# In memory of Ralph



## goldensmum (Oct 23, 2007)

Twelve years ago today we sent Ralph to the bridge after a short battle with kidney failure.

Ralph came into our lives as a rescue - he came into rescue kennels where I was working and would not eat or respond in the kennel environment so I bought him home for a couple of nights to get him eating - and he stayed with us for 7 short years.

He fitted into our lives and hearts as if he had always been there and loved Ginny & Holly and especially my Dad's springer Katie.

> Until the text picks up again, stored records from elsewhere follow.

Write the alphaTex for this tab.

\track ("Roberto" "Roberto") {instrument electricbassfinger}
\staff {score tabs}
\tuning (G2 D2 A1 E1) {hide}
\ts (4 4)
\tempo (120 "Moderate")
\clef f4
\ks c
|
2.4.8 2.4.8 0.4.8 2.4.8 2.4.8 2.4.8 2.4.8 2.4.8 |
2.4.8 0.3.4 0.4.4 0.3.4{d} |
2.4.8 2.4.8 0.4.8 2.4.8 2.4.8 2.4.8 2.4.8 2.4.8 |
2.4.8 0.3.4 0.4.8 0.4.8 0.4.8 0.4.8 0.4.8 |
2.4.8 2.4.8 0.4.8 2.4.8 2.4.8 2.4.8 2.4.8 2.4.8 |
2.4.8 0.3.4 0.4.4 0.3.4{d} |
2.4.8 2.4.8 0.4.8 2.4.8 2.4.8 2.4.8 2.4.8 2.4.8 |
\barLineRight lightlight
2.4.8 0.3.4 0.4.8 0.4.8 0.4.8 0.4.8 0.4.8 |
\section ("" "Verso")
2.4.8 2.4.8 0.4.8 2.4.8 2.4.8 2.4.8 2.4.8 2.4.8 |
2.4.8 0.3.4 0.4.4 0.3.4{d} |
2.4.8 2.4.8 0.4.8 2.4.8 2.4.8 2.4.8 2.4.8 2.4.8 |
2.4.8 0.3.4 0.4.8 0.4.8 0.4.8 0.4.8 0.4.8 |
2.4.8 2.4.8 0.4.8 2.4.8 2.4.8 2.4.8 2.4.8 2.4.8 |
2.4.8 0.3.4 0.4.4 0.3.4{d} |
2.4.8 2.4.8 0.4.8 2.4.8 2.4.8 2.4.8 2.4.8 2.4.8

He wasn't the brightest of dogs but what he lacked in brains he made up for in other ways and we were heartbroken when he left us.

Ralphie - I'm sure the girls are looking out for you and grandad too, we will always love and miss you as you are now a bright star shining above us. Run free and sleep softly my Big Man


----------



## swishywagga (Nov 13, 2012)

Ralph sounds like such a precious boy, my thoughts are with you today it's so very hard without them.


----------



## danoon58 (Jul 1, 2015)

Such a wonderful tribute to your Ralph. He sounds like such a wonderful boy. My thoughts are with you today.


----------



## Karen519 (Aug 21, 2006)

*Rest in peace, sweet Ralph!*

What a beautiful tribute to Ralph! My Smooch and Snobear are taking care of him. I believe the oldest Rainbow Bridge List we have on this forum is from 2009.


----------



## CAROLINA MOM (May 12, 2009)

Beautiful tribute to your handsome Ralph, such a special boy. 
They're always in our hearts even though they may no longer be by our side.
Thinking of you today.


----------



## Wolfeye (Sep 15, 2015)

Love came into Ralph's life and he shared it with you. Goldens are such wonderful dogs. I've always felt Mr. Bojangles' dog was a golden. Yes, after 20 years he still grieves. I miss my half-golden almost every day though he died 12 years ago, and of course my recently-departed Fenris.

Hoping the memories stay fresh!


----------